Apart from that, this is a concept that's a long time coming, but assuming it
can be made sufficiently anonymous and optional, seems like a good idea. Like
maybe cars should only broadcast a random percentage of the time so that it
doesn't look weird for a car not to be broadcasting.

------
thamer
Interesting tech, but why not (also) broadcast this information to displays to
the side of the road or above it? Much like some other warnings are already
displayed on highway signs about black ice, accidents and a whole variety of
other hazardous conditions.

Focusing on "smart" cars does come at the detriment of drivers and passengers
of older cars who do not receive these warnings, and means that only the
drivers and passengers of modern vehicles benefit from these alerts. Even
putting aside from the obvious fairness issue of such a system, what good is
it if only a fraction of drivers can be reached?
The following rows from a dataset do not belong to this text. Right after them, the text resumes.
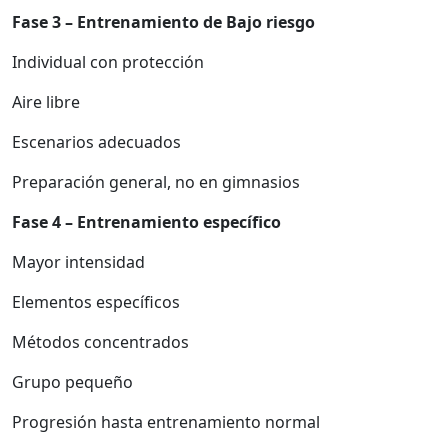
Fase 3 – Entrenamiento de Bajo riesgo
Individual con protección
Aire libre
Escenarios adecuados
Preparación general, no en gimnasios
Fase 4 – Entrenamiento específico
Mayor intensidad
Elementos específicos
Métodos concentrados
Grupo pequeño
Progresión hasta entrenamiento normal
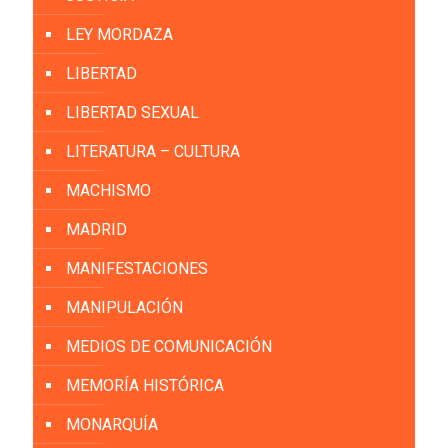
LEY MORDAZA
LIBERTAD
LIBERTAD SEXUAL
LITERATURA – CULTURA
MACHISMO
MADRID
MANIFESTACIONES
MANIPULACIÓN
MEDIOS DE COMUNICACIÓN
MEMORÍA HISTÓRICA
MONARQUÍA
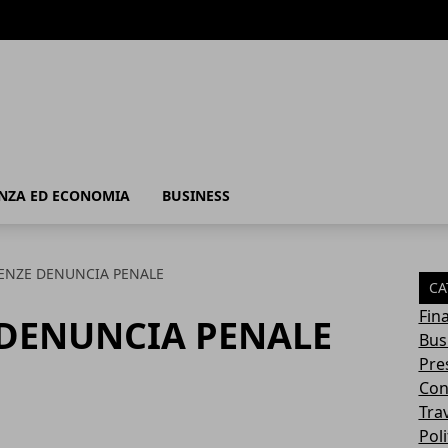
 - Business
NZA ED ECONOMIA
BUSINESS
NZE DENUNCIA PENALE
CA
Fin
DENUNCIA PENALE
Bus
Pres
Con
Tra
Poli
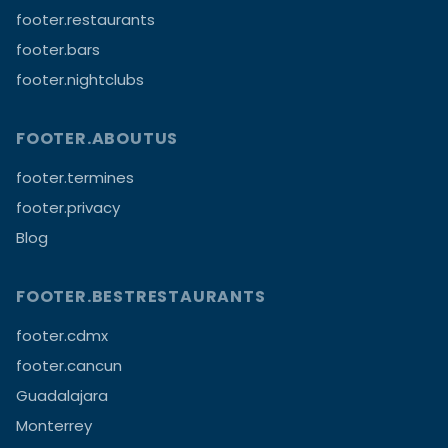
footer.restaurants
footer.bars
footer.nightclubs
FOOTER.ABOUTUS
footer.termines
footer.privacy
Blog
FOOTER.BESTRESTAURANTS
footer.cdmx
footer.cancun
Guadalajara
Monterrey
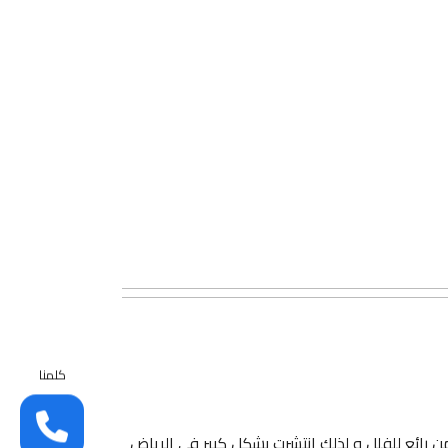
كلمنا
ن رائع للفلل و لذلك إنتشرت بشكل كبير في الرياض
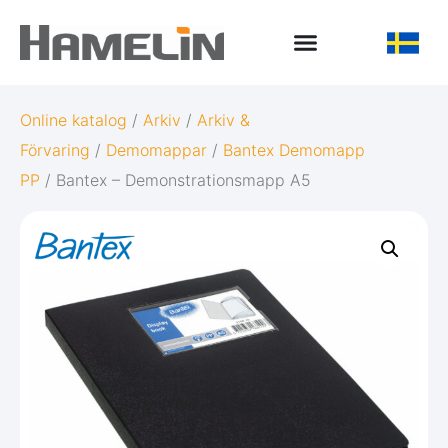
Online katalog
/
Arkiv
/
Arkiv &
Förvaring
/
Demomappar
/
Bantex Demomapp
PP
/ Bantex – Demonstrationsmapp A5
Public safety alerts should not be limited to a limited group of people who
could afford the latest tech.

------
dharmab
Note that the stock photo in the article is not an accurate depiction of the
road this system is being installed on in Utah. The photo is of a long
interstate, while BCC is a tight, twisty and technical canyon climb beloved by
local bicyclists, car enthusiasts and motorcyclists.